■ What you will do:
A) Using the biography of Veronica Ashworth, decide whether each statement agrees with it. For each, answer yes or no and quote the exact deciding words. (i) Ashworth became a state certified midwife in 1935. (ii) Ashworth joined Princess Mary's Royal Air Force Nursing Service in 1938. (iii) Ashworth served as matron of the hospital at RAF Fayid in Egypt.
B) From the biography of Veronica Ashworth, extract the part that opens with the words containing "- Conflicts: Second" and closes with "RAF officer (1910–1977)", copying it without changes.
C) Answer these questions from the biography of Veronica Ashworth, one per line:
(i) What school was Ashworth educated at?
(ii) On what date was she promoted to wing officer?
(iii) Where did she serve during the Second World War?
*** Given passage ***
- Wing Officer Ashworth in the 1960s
- Born: 25 December 1910
- Died: 12 January 1977 (aged 66)
- Allegiance: United Kingdom
- Branch: Royal Air Force
- Service years: 1936–1966
- Rank: Air Commandant
- Commands: Princess Mary's Royal Air Force Nursing Service (1963–66)
- Conflicts: Second World War
- Awards: Dame Commander of the Order of the British Empire Royal Red Cross

= Veronica Ashworth =

British nurse, midwife and RAF officer (1910–1977)

Air Commandant Dame Veronica Margaret Ashworth, (25 December 1910 – 12 January 1977) was a British nurse, midwife, and Royal Air Force officer. From 1963 to 1966, she was matron-in-chief of Princess Mary's Royal Air Force Nursing Service.

==Early life and education==
Ashworth was born on 25 December 1910. She was educated at St Katharine's School, an all-girls private school in Wantage, Oxfordshire. She trained as a nurse at St Bartholomew's Hospital, London from 1930, becoming a state registered nurse in 1934, and then moved to Leeds Maternity Hospital, becoming a state certified midwife in 1935.

==Military career==
Ashworth joined the Princess Mary's Royal Air Force Nursing Service in 1936, and after training was appointed to the permanent service on 1 April 1937. During the Second World War, she served in Algiers, Tunisia and Italy, with a mobile field hospital.

Ashworth served as matron of the hospitals at RAF Wroughton and RAF Uxbridge in England, and at RAF Fayid in Egypt. She was awarded a permanent commission in the Royal Air Force on 1 February 1949 with the rank of flight officer. She was promoted to wing officer on 1 January 1958, awarded the Royal Red Cross in the 1959 Queen's Birthday Honours, and made group officer on 1 January 1961. On 4 August 1963, she was appointed Matron-in-Chief of the Princess Mary's Royal Air Force Nursing Service and made an acting air commandant. She was promoted to air commandant and made an Honorary Nursing Sister to the Queen on 1 September 1963, and appointed a Dame Commander of the Order of the British Empire in the 1964 New Year Honours. She stepped down as Matron-in-Chief in 1966, and retired from the Royal Air Force.
*** End of Given passage ***
*** Data supplied ***
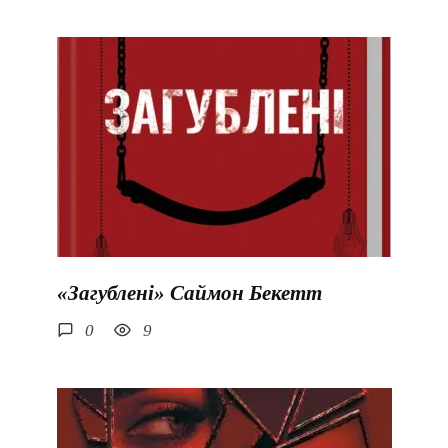
«Загублені» Саймон Бекетт
0
9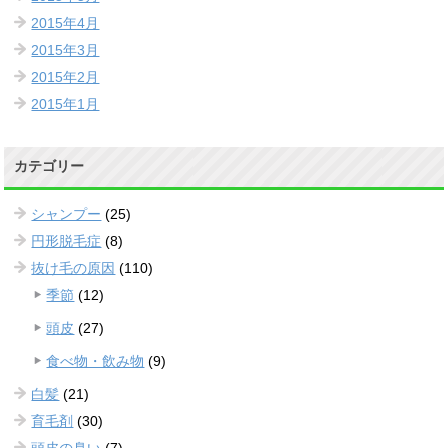
2015年4月
2015年3月
2015年2月
2015年1月
カテゴリー
シャンプー
(25)
円形脱毛症
(8)
抜け毛の原因
(110)
季節
(12)
頭皮
(27)
食べ物・飲み物
(9)
白髪
(21)
育毛剤
(30)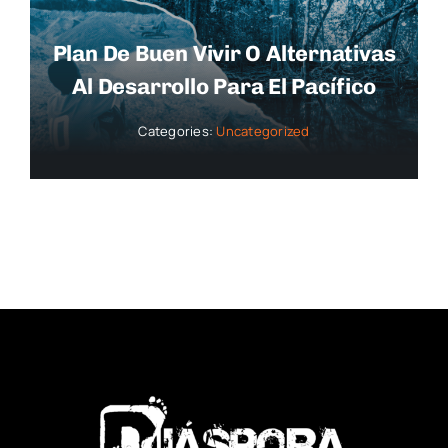
Plan De Buen Vivir O Alternativas
Al Desarrollo Para El Pacífico
Categories:
Uncategorized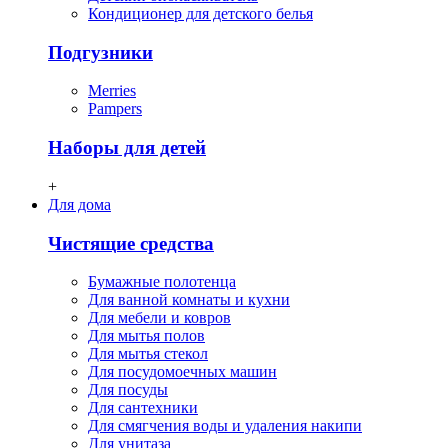
Кондиционер для детского белья
Подгузники
Merries
Pampers
Наборы для детей
+
Для дома
Чистящие средства
Бумажные полотенца
Для ванной комнаты и кухни
Для мебели и ковров
Для мытья полов
Для мытья стекол
Для посудомоечных машин
Для посуды
Для сантехники
Для смягчения воды и удаления накипи
Для унитаза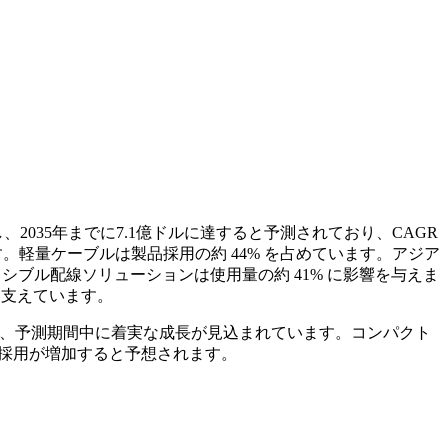
し、2035年までに7.1億ドルに達すると予測されており、CAGR
す。軽量ケーブルは製品採用の約 44% を占めています。アジア
キシブル配線ソリューションは使用量の約 41% に影響を与えま
を支えています。
より、予測期間中に着実な成長が見込まれています。コンパクト
の採用が増加すると予想されます。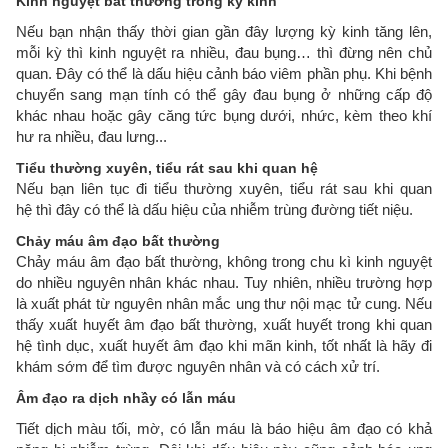
Kinh nguyệt bất thường trong kỳ kinh
Nếu bạn nhận thấy thời gian gần đây lượng kỳ kinh tăng lên,
mỗi kỳ thì kinh nguyệt ra nhiều, đau bụng… thì đừng nên chủ
quan. Đây có thể là dấu hiệu cảnh báo viêm phần phụ. Khi bệnh
chuyển sang mạn tính có thể gây đau bụng ở những cấp độ
khác nhau hoặc gây căng tức bụng dưới, nhức, kèm theo khí
hư ra nhiều, đau lưng...
Tiểu thường xuyên, tiểu rát sau khi quan hệ
Nếu bạn liên tục đi tiểu thường xuyên, tiểu rát sau khi quan
hệ thì đây có thể là dấu hiệu của nhiễm trùng đường tiết niệu.
Chảy máu âm đạo bất thường
Chảy máu âm đạo bất thường, không trong chu kì kinh nguyệt
do nhiều nguyên nhân khác nhau. Tuy nhiên, nhiều trường hợp
là xuất phát từ nguyên nhân mắc ung thư nội mạc tử cung. Nếu
thấy xuất huyết âm đạo bất thường, xuất huyết trong khi quan
hệ tình dục, xuất huyết âm đạo khi mãn kinh, tốt nhất là hãy đi
khám sớm để tìm được nguyên nhân và có cách xử trí.
Âm đạo ra dịch nhầy có lẫn máu
Tiết dịch màu tối, mờ, có lẫn máu là báo hiệu âm đạo có khả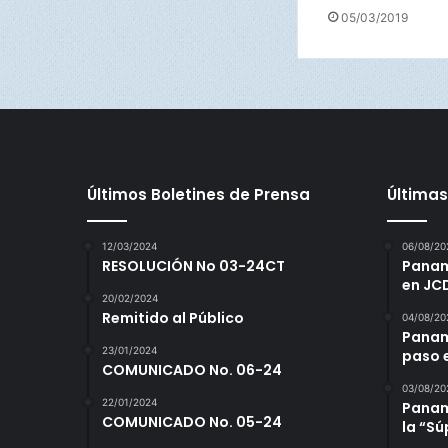
e
05/03/2019
r
a
Últimos Boletines de Prensa
Últimas
12/03/2024
06/08/20
RESOLUCIÓN No 03-24CT
Panamá
en JC
20/02/2024
Remitido al Público
04/08/20
Panam
23/01/2024
paso 
COMUNICADO No. 06-24
03/08/20
22/01/2024
Panamá
COMUNICADO No. 05-24
la “S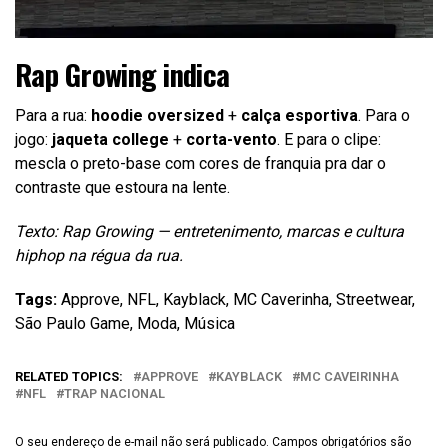
Rap Growing indica
Para a rua:
hoodie oversized
+
calça esportiva
. Para o
jogo:
jaqueta college
+
corta-vento
. E para o clipe:
mescla o preto-base com cores de franquia pra dar o
contraste que estoura na lente.
Texto: Rap Growing — entretenimento, marcas e cultura
hiphop na régua da rua.
Tags:
Approve, NFL, Kayblack, MC Caverinha, Streetwear,
São Paulo Game, Moda, Música
RELATED TOPICS:
APPROVE
KAYBLACK
MC CAVEIRINHA
NFL
TRAP NACIONAL
O seu endereço de e-mail não será publicado.
Campos obrigatórios são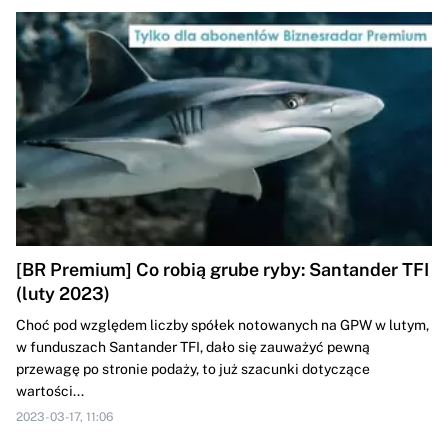
[BR Premium] Co robią grube ryby: Santander TFI
(luty 2023)
Choć pod względem liczby spółek notowanych na GPW w lutym,
w funduszach Santander TFI, dało się zauważyć pewną
przewagę po stronie podaży, to już szacunki dotyczące
wartości...
2023-03-17, 11:06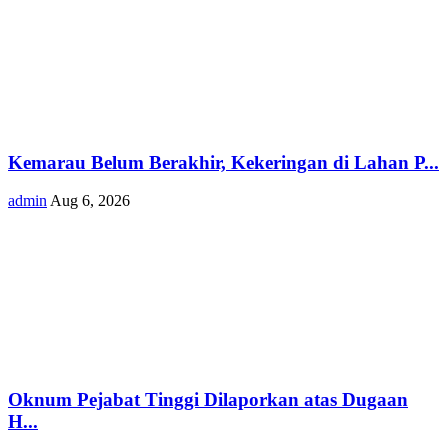
Kemarau Belum Berakhir, Kekeringan di Lahan P...
admin
Aug 6, 2026
Oknum Pejabat Tinggi Dilaporkan atas Dugaan
H...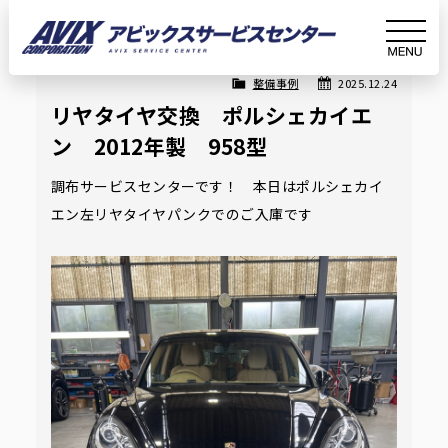
Article
記事詳細
整備事例
2025.12.24
ホー
お知ら
リヤタイヤ交換 ポルシェカイエン 2012年
リヤタイヤ交換 ポルシェカイエ
ン 2012年製 958型
ム
せ
製 958型
調布サービスセンターです！ 本日はポルシェカイ
エン左リヤタイヤパンクでのご入庫です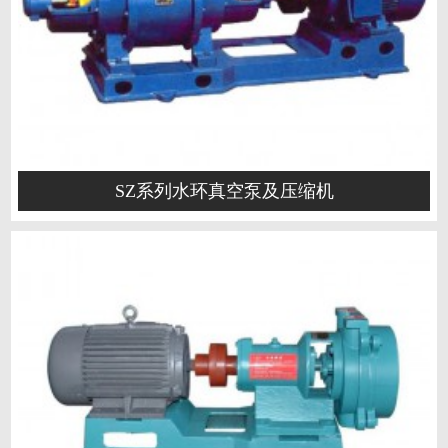
SZ系列水环真空泵及压缩机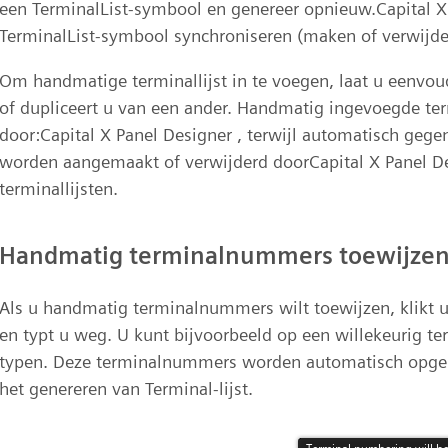
een TerminalList-symbool en genereer opnieuw.Capital X
TerminalList-symbool synchroniseren (maken of verwijde
Om handmatige terminallijst in te voegen, laat u eenvou
of dupliceert u van een ander. Handmatig ingevoegde te
door:Capital X Panel Designer , terwijl automatisch gege
worden aangemaakt of verwijderd doorCapital X Panel De
terminallijsten.
Handmatig terminalnummers toewijze
Als u handmatig terminalnummers wilt toewijzen, klikt 
en typt u weg. U kunt bijvoorbeeld op een willekeurig t
typen. Deze terminalnummers worden automatisch opgeha
het genereren van Terminal-lijst.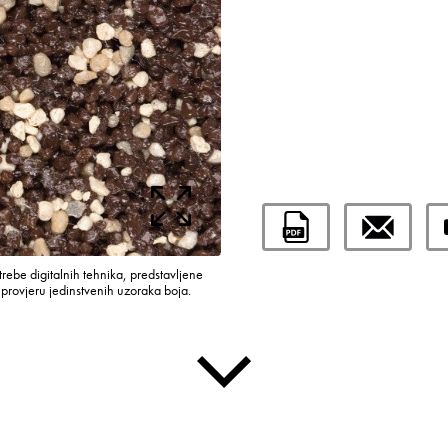
rebe digitalnih tehnika, predstavljene
rovjeru jedinstvenih uzoraka boja.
*** End of Data supplied ***
■ Solutions for each task:
A)
(i) Yes: "becoming a state certified midwife in 1935"
(ii) No: "Ashworth joined the Princess Mary's Royal Air Force Nursing Service in 1936"
(iii) Yes: "Ashworth served as matron of the hospitals at RAF Wroughton and RAF Uxbridge in England, and at RAF Fayid in Egypt"

B)
- Conflicts: Second World War
- Awards: Dame Commander of the Order of the British Empire Royal Red Cross

= Veronica Ashworth =

British nurse, midwife and RAF officer (1910–1977)

C)
(i) St Katharine's School, an all-girls private school in Wantage, Oxfordshire
(ii) 1 January 1958
(iii) In Algiers, Tunisia and Italy, with a mobile field hospital